In the newly published batch, some of the documents are somewhat illuminating, while others barely nudge the dimmer switch.

For example, the preliminary report for the July 15, 2021 meeting, published 11 days later, notes that three of the 16 voting directors rebelled on a resolution about making the October annual general meeting in Seattle a virtual-only event, but the just-published minutes name those directors and flesh out some of their reasons for dissenting.

It turns out the directors had a “robust discussion”, with some arguing that it would be safe to go ahead with a “hybrid” meeting comprising both face-to-face and remote participation options.

The dissenting directors were Ron da Silva, Avri Doria, and Ihab Osman, it turns out. Osman and da Silva had voted a similar way a year earlier.

Directors could not reasonably have been expected to know about the impact the Delta variant of Covid-19 would have on world health in the latter half of the year. It had been identified and named by scientists but had yet to spread to the extent it was making headlines.

But they were aware of concerns from the Asia-Pacific members of the community, worried that a hybrid meeting in Seattle would disadvantage those unable to attend due to pandemic travel restrictions. This appears to have been raised during the discussion:

Some Board members expressed desire to see more work done to have ICANN72 as a hybrid meeting. They noted that Seattle has protocols in place to ensure the health and safety of ICANN staff and the community, and ICANN should use this opportunity to begin to return to its normal meeting standards as much as possible. Others noted that the concerns about travel inequities or restrictions for certain parts of the world should not prevent moving forward with an in-person component for ICANN72 because such inequities and restrictions exist with or without the pandemic.

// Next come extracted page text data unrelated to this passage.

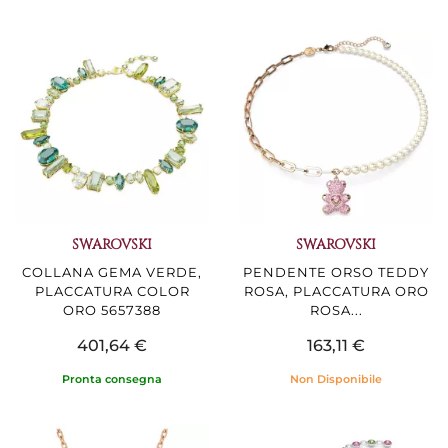
SWAROVSKI
SWAROVSKI
COLLANA GEMA VERDE,
PENDENTE ORSO TEDDY
PLACCATURA COLOR
ROSA, PLACCATURA ORO
ORO 5657388
ROSA...
401,64 €
163,11 €
Pronta consegna
Non Disponibile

The return to in-person meetings was discussed again in November, when the board decided to junk plans, secured by the dissenting directors in July, for a hybrid meeting in San Juan, Puerto Rico.

Ron da Silva had left the board by this point, but the new minutes show that Doria and Osman were joined by León Sánchez in advocating for a hybrid meeting with an in-person component.

While the July minutes contains a few paragraphs summarizing discussions, the November minutes simply notes that the board “reviewed the proposed resolution and rationale to confirm that it reflects the Board’s discussion and edits”.

And that’s pretty typical for most of the documents published this week — time and again the substantive discussion appears to have either happened off-camera, during non-minuted sessions of the board at unspecified times, or was simply not minuted.

Interested in the talks leading to the approval of the new gTLDs Operational Design Phase? The minutes shed no light.

Interested in how the board reacted to ICANN losing its Independent Review Process case with Afilias about .web? The minutes merely note that the resolution was approved “after discussion”.

There’s also a glaring hole in one set of minutes, raising questions about whether these documents are a reliable record of what happened at all.

We know for a fact that on September 12 the ICANN board approved a resolution naming the new chair and vice chair of its influential Nominating Committee, only to reconvene two weeks later to scrap that decision and name a different chair instead.

But if you read the September 12 minutes, you’ll find no record of NomCom even being discussed, let alone a resolution being passed appointing a chair.

The newly published batch of documents cover several resolutions related to executive pay, but none of the minutes contain the same level of transparency as ICANN displayed in February 2021, when it revealed that three directors voted against CEO Göran Marby’s pay rise.

In terms of transparency, that now appears to fully confirmed as an isolated incident.